Hi,
worker service in our application fails to come up properly and it fails while polling activity queue and workflow queue with gRPC errors:
We are using java temporal-sdk version 1.0.7 with temporal server version 1.23.1. We had to upgrade the server version to fix a few security vulnerabilities and couldn’t upgrade SDK yet.
20-05-2024 20:57:46.271 UTC+0000 ERROR [temporalworker,] [Activity Poller taskQueue=“ActivityQueue”, namespace=“default”: 4] ERROR io.temporal.internal.worker.Poller.lambda$new$0 - Failure in thread Activity Poller taskQueue=“ActivityQueue”, namespace=“default”: 4
io.grpc.StatusRuntimeException: UNAVAILABLE: Not enough hosts to serve the request
at io.grpc.stub.ClientCalls.toStatusRuntimeException(ClientCalls.java:268)
at io.grpc.stub.ClientCalls.getUnchecked(ClientCalls.java:249)
at io.grpc.stub.ClientCalls.blockingUnaryCall(ClientCalls.java:167)
at io.temporal.api.workflowservice.v1.WorkflowServiceGrpc$WorkflowServiceBlockingStub.pollActivityTaskQueue(WorkflowServiceGrpc.java:2683)
at io.temporal.internal.worker.ActivityPollTask.poll(ActivityPollTask.java:105)
at io.temporal.internal.worker.ActivityPollTask.poll(ActivityPollTask.java:39)
at io.temporal.internal.worker.Poller$PollExecutionTask.run(Poller.java:265)
at io.temporal.internal.worker.Poller$PollLoopTask.run(Poller.java:241)
at java.base/java.util.concurrent.ThreadPoolExecutor.runWorker(ThreadPoolExecutor.java:1136)
at java.base/java.util.concurrent.ThreadPoolExecutor$Worker.run(ThreadPoolExecutor.java:635)
at java.base/java.lang.Thread.run(Thread.java:840)
20-05-2024 20:57:46.320 UTC+0000 ERROR [temporalworker,] [Workflow Poller taskQueue=“WorkflowQueue”, namespace=“default”: 1] ERROR io.temporal.internal.worker.Poller.lambda$new$0 - Failure in thread Workflow Poller taskQueue=“WorkflowQueue”, namespace=“default”: 1
io.grpc.StatusRuntimeException: UNAVAILABLE: Not enough hosts to serve the request
at io.grpc.stub.ClientCalls.toStatusRuntimeException(ClientCalls.java:268)
at io.grpc.stub.ClientCalls.getUnchecked(ClientCalls.java:249)
at io.grpc.stub.ClientCalls.blockingUnaryCall(ClientCalls.java:167)
at io.temporal.api.workflowservice.v1.WorkflowServiceGrpc$WorkflowServiceBlockingStub.pollWorkflowTaskQueue(WorkflowServiceGrpc.java:2639)
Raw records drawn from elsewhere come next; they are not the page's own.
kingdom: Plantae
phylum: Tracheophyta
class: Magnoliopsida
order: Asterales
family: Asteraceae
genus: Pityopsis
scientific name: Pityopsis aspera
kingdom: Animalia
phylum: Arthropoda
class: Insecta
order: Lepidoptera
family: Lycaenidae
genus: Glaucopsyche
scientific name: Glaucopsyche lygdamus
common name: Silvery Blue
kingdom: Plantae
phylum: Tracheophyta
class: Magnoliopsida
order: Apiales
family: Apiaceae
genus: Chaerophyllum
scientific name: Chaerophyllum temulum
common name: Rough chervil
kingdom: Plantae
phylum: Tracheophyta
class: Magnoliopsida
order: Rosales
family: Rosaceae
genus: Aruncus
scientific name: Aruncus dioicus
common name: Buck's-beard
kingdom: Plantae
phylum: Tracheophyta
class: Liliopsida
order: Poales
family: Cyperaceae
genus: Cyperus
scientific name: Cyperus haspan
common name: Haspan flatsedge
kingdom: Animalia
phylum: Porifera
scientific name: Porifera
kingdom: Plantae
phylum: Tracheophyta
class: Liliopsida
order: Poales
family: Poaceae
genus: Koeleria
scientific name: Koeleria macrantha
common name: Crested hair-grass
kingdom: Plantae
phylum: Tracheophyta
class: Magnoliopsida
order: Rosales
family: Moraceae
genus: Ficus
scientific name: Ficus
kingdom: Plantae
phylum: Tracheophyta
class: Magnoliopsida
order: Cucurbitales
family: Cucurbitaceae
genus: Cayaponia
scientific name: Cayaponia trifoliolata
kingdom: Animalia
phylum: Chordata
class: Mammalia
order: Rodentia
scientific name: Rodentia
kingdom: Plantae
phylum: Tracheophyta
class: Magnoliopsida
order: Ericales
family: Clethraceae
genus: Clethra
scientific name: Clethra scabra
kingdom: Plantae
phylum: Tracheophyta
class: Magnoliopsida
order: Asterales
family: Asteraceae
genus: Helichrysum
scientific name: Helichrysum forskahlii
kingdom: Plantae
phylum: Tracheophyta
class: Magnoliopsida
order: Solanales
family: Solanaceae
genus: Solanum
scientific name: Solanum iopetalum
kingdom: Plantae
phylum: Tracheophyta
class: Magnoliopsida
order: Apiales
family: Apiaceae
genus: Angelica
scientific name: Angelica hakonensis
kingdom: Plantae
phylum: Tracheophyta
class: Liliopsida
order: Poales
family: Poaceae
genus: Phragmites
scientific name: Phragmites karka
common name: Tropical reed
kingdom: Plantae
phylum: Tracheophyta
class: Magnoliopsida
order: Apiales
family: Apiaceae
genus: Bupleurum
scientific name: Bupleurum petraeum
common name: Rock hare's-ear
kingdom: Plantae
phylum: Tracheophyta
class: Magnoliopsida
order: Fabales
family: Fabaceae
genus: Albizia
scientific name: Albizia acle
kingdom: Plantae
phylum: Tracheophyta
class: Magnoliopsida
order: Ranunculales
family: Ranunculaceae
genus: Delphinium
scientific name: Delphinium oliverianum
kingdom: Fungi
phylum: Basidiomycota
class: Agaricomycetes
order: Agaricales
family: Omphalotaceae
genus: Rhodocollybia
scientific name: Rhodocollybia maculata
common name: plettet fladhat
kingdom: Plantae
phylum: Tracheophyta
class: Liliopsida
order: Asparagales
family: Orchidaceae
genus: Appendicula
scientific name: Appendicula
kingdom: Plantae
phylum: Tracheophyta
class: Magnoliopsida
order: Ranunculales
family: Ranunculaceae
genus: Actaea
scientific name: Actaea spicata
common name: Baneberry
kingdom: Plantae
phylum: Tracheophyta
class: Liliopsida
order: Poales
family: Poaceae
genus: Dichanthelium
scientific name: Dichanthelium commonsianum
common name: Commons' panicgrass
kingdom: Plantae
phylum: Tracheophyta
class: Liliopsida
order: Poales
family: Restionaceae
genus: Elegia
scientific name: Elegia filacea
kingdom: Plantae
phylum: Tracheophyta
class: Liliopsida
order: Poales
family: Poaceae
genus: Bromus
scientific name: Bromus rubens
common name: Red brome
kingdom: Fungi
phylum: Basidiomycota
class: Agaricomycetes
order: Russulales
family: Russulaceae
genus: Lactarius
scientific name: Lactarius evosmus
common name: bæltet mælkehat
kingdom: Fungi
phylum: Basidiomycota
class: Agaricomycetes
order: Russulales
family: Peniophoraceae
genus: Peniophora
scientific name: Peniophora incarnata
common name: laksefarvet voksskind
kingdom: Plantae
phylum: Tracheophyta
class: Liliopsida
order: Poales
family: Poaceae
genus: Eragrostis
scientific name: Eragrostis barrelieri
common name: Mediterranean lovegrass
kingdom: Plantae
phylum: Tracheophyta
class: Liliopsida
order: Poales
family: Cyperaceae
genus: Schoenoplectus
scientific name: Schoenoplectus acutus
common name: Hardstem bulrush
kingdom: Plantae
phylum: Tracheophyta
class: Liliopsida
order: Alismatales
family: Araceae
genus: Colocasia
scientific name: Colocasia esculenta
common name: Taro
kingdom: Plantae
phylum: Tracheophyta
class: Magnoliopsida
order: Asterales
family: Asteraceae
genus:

at io.temporal.internal.worker.WorkflowPollTask.poll(WorkflowPollTask.java:81)
at io.temporal.internal.worker.WorkflowPollTask.poll(WorkflowPollTask.java:37)
at io.temporal.internal.worker.Poller$PollExecutionTask.run(Poller.java:265)
at io.temporal.internal.worker.Poller$PollLoopTask.run(Poller.java:241)
at java.base/java.util.concurrent.ThreadPoolExecutor.runWorker(ThreadPoolExecutor.java:1136)
at java.base/java.util.concurrent.ThreadPoolExecutor$Worker.run(ThreadPoolExecutor.java:635)
at java.base/java.lang.Thread.run(Thread.java:840)
Is there a way to add this as a readiness probe? We currently check the health using the below condition.
tctl --address temporal-front-end-service-name-here:7233 cluster health
Note that this issue is not seen always, and we see it we try to install multiple applications on a kubernetes cluster used as test environment. One of 8 applications fail to come up properly with this error.
We started noticing this error only recently during our software stack version upgrade which included grpc library version upgrade and temporal server upgrade.